Restoration Programs for Native Hawaiians

2017–2019 Mission Grant 18 — $75,000

nullWorkers at a homeless shelter in Waianae: Within a three-mile radius of the church, there are three homeless shelters, as well as 450-800 people living within the bushes of the homeless campsites. Within this community of 13,000, 29% of those under age 18 live below the poverty line. Estimates of more than 7,500 people live on Oahu's streets and beaches.

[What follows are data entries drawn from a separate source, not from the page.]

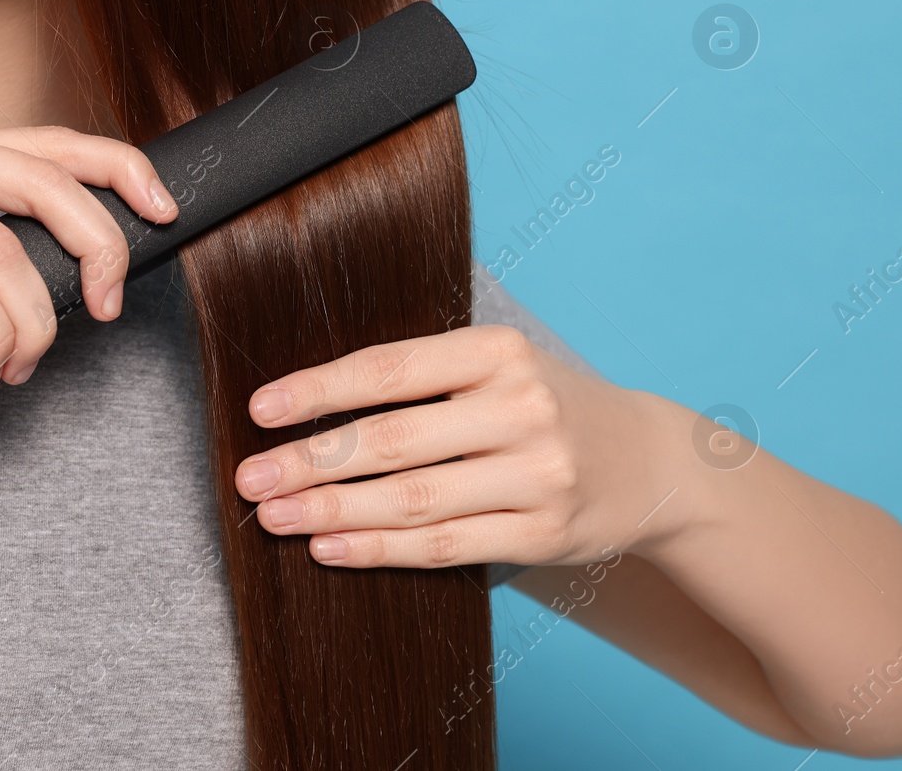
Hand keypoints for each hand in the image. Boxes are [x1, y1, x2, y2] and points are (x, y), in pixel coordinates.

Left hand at [232, 324, 690, 568]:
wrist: (652, 463)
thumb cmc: (544, 405)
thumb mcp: (497, 366)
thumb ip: (421, 378)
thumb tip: (309, 407)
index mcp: (499, 352)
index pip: (390, 369)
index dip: (319, 390)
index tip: (260, 409)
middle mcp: (522, 409)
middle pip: (394, 440)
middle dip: (310, 462)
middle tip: (249, 479)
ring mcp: (538, 476)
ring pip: (414, 499)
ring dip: (332, 511)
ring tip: (273, 517)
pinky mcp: (543, 535)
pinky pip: (445, 547)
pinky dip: (380, 549)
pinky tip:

Most people think of Hawaii as paradise, but to Native Hawaiians, Kanaka, it is quite a different place. In recent years, the number of homeless people in Hawaii has grown, with poverty rising, leaving few people in the middle class. Most of the ministry work is done in urban areas by non-Kanaka men and women to non-Kanaka people. To successfully engage the Kanaka people in the Christian faith and to provide the support and assistance that Kanaka people need to begin to overcome the serious social issues that plague them, missionaries must embrace the Kanaka culture. Clarence DeLude III (Kanaka), who is on staff with Lutheran Indian Ministries, is enrolled in the Cross-Cultural Ministry Center Program at Concordia University, Irvine, California, which leads to ordination. As a called and ordained servant of the Word, Clarence, a Native Hawaiian will be used as God’s instrument in bringing the Gospel of Jesus Christ to his fellow Kanaka people. Grant funds would be used for scholarships for Clarence, VBS/Teen Camp, on-going Bible study, and Sexual Abuse and Leadership Training (SALT) seminars.